# Action item:
All of the data, except its images, should be set down exactly as it appears.

[Entries taken from a collection]
* * *

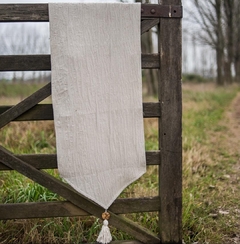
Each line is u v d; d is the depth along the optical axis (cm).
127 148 247
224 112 1099
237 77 2777
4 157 241
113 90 240
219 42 1908
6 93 1260
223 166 512
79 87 236
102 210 256
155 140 608
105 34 235
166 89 249
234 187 420
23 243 278
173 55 246
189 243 285
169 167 257
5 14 228
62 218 300
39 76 1523
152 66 248
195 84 2420
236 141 678
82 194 248
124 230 260
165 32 244
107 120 242
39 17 231
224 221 322
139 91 244
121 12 235
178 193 261
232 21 1839
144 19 241
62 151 240
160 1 242
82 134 240
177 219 264
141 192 368
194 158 510
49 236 280
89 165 244
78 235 282
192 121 835
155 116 253
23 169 244
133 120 245
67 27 231
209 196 385
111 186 248
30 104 237
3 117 235
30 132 582
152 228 298
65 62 233
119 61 238
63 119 237
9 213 252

* * *

# Response area:
Each line is u v d; d is the depth along the optical axis (cm).
127 148 247
224 112 1099
237 77 2777
4 157 241
113 90 240
219 42 1908
6 93 1260
223 166 512
79 87 236
102 210 256
155 140 608
105 34 235
166 89 249
234 187 420
23 243 278
173 55 246
189 243 285
169 167 257
5 14 228
62 218 300
39 76 1523
152 66 248
195 84 2420
236 141 678
82 194 248
124 230 260
165 32 244
107 120 242
39 17 231
224 221 322
139 91 244
121 12 235
178 193 261
232 21 1839
144 19 241
62 151 240
160 1 242
82 134 240
177 219 264
141 192 368
194 158 510
49 236 280
89 165 244
78 235 282
192 121 835
155 116 253
23 169 244
133 120 245
67 27 231
209 196 385
111 186 248
30 104 237
3 117 235
30 132 582
152 228 298
65 62 233
119 61 238
63 119 237
9 213 252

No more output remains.